Dal profondo della notte che mi avvolge,
Nera come un pozzo da un polo all’altro,
Ringrazio qualunque dio esista
Per la mia anima invincibile.
Nella feroce morsa delle circostanze
Non ho arretrato né gridato.

 

 

Sotto i colpi d’ascia della sorte
Il mio capo è sanguinante, ma non chino.
Oltre questo luogo d’ira e lacrime
Incombe il solo Orrore delle ombre,
E ancora la minaccia degli anni
Mi trova e mi troverà senza paura.

 

 

 

Non importa quanto stretto sia il passaggio,
Quanto piena di castighi la vita,
Io sono il padrone del mio destino:
Io sono il capitano della mia anima.

 

 

Il 18 luglio si celebra il Nelson Mandela Day, la giornata indetta dalle Nazioni Unite in onore del primo presidente di colore che liberò il Sudafrica dall’Apartheid. La data non è casuale, il 18 luglio 1918 nel villaggio di Mvezo nasceva Nelson Mandela detto affettuosamente “Madiba”, l’uomo che avrebbe sconfitto per sempre il segregazionismo razziale.

-- -- --

Attività richiesta 1
Aggiorni il brano su Nelson Mandela da "Non importa quanto" a "il segregazionismo razziale.", sostituendo "capitano" con "comandante".
Attività richiesta 2
Prosegua il brano su Nelson Mandela dopo la sua ultima frase.

Voci del dataset

-- -- --

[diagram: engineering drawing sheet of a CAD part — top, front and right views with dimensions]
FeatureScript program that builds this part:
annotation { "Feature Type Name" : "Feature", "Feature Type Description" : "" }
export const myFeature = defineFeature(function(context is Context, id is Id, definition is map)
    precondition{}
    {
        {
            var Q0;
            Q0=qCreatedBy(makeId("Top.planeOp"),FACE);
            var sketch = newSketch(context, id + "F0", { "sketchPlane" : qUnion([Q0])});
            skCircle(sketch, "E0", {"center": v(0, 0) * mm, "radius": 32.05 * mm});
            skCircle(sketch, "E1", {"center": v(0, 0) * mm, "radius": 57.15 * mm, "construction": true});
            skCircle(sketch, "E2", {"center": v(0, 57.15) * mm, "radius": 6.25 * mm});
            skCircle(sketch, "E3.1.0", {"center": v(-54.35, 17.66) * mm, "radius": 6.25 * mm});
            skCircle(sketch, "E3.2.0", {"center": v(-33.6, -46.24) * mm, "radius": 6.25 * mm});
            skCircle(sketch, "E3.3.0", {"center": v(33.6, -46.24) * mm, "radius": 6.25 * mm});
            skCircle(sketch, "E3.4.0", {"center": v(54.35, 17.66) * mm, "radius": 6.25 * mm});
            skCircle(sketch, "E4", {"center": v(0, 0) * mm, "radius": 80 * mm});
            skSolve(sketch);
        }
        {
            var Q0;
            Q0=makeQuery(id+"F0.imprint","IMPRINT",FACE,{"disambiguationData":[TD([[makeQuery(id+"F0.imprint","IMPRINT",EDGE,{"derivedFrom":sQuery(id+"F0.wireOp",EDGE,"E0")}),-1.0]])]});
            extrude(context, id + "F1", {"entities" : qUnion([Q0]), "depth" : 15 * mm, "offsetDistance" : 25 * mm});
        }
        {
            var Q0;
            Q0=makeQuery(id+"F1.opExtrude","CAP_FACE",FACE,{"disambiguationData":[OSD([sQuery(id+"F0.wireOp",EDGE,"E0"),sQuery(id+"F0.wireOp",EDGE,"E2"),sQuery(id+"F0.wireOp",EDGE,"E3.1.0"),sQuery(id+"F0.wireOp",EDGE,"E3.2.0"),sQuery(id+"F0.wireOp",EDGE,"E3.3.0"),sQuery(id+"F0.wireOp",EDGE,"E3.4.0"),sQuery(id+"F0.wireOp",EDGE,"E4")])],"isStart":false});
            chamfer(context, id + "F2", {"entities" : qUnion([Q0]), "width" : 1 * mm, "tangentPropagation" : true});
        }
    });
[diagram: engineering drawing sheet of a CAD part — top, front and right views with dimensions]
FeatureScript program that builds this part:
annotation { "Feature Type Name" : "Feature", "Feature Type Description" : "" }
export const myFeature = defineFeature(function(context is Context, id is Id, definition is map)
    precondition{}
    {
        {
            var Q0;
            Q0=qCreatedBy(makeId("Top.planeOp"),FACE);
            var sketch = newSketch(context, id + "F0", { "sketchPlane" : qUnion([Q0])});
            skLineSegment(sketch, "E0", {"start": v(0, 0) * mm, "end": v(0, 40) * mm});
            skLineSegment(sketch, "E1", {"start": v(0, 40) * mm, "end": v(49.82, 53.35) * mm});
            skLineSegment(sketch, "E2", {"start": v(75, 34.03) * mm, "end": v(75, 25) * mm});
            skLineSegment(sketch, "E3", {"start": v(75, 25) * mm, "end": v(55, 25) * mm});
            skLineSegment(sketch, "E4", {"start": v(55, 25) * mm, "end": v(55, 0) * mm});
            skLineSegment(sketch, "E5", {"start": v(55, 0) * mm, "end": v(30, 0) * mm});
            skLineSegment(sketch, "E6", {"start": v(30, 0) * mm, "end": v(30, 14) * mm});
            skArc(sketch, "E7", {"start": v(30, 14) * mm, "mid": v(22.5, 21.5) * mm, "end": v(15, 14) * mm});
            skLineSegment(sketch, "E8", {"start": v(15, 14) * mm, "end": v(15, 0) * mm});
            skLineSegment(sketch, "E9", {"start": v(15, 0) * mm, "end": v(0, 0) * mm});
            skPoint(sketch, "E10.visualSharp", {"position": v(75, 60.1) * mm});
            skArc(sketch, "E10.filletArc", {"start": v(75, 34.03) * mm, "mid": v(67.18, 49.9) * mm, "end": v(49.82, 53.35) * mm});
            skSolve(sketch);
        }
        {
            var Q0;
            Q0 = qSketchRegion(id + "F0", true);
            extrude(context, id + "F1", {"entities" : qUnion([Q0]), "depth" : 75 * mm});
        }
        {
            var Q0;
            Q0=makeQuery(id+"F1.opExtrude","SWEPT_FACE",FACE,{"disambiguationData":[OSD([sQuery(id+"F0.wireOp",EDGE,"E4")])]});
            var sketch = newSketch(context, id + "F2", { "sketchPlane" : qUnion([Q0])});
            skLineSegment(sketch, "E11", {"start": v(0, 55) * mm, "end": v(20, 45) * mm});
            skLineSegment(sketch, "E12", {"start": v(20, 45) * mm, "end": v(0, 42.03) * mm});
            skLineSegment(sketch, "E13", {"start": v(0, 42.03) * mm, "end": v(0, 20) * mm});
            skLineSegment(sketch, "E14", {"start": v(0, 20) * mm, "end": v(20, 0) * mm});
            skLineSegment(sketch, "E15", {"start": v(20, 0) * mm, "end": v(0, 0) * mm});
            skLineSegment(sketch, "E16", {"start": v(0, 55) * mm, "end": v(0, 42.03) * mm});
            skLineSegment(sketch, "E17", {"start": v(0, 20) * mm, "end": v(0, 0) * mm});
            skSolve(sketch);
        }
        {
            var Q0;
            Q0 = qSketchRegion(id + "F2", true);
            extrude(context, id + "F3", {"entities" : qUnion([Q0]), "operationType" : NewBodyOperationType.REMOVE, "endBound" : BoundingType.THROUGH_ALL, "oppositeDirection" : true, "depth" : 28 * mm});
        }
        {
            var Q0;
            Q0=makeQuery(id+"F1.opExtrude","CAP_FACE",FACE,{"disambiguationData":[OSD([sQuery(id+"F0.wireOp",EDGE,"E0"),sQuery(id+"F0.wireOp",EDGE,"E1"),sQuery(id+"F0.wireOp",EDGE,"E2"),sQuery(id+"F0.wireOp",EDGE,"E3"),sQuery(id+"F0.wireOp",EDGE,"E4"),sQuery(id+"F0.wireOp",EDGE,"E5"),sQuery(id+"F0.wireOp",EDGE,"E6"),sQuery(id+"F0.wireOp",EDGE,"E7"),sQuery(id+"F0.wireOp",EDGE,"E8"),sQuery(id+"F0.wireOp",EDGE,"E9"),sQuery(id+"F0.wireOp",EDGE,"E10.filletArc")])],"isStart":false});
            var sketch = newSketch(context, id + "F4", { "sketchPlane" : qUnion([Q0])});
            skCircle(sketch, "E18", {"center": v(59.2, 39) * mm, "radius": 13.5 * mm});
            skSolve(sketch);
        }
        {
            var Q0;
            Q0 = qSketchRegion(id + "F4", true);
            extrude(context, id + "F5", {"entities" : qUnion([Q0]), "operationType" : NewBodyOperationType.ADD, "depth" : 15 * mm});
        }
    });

-- -- --

Risposta attesa 1
Non importa quanto stretto sia il passaggio,
Quanto piena di castighi la vita,
Io sono il padrone del mio destino:
Io sono il comandante della mia anima.

 

 

Il 18 luglio si celebra il Nelson Mandela Day, la giornata indetta dalle Nazioni Unite in onore del primo presidente di colore che liberò il Sudafrica dall’Apartheid. La data non è casuale, il 18 luglio 1918 nel villaggio di Mvezo nasceva Nelson Mandela detto affettuosamente “Madiba”, l’uomo che avrebbe sconfitto per sempre il segregazionismo razziale.

Risposta attesa 2
Per l’occasione lo ricordiamo con questa poesia a lui molto cara, scritta nell’Ottocento dal poeta inglese William Ernest Henley, che accompagnò Mandela durante i lunghi anni della prigionia invitandolo a non perdere la speranza.
Nelson Mandela attraverso Invictus di William Ernest Henley scoprì se stesso e una forza che neppure immaginava di avere e invece era racchiusa nel profondo del suo animo e gli avrebbe permesso di fare grandi cose.
Invictus, quella poesia scritta da un uomo lontano secoli, divenne l’inno alla vita di Nelson Mandela che seppe leggervi il simbolo dell’invincibilità umana. In quella cella di Robben Island, in cui sarebbe stato rinchiuso per ventisette anni, Madiba ebbe un compagno di reclusione speciale, William Ernest Henley. Lo avrebbe trovato tra le righe delle pagine e in quelle parole si sarebbe riconosciuto, scoprendo che in fondo sembravano essere state scritte apposta per lui.


WILLIAM ERNEST HENLEY

Il poeta William Ernest Henley nasce a Gloucester (Inghilterra) il giorno 23 agosto 1849, maggiore dei sei figli di William Henley, di professione libraio, e di Mary Morgan, discendente del critico e poeta Joseph Warton.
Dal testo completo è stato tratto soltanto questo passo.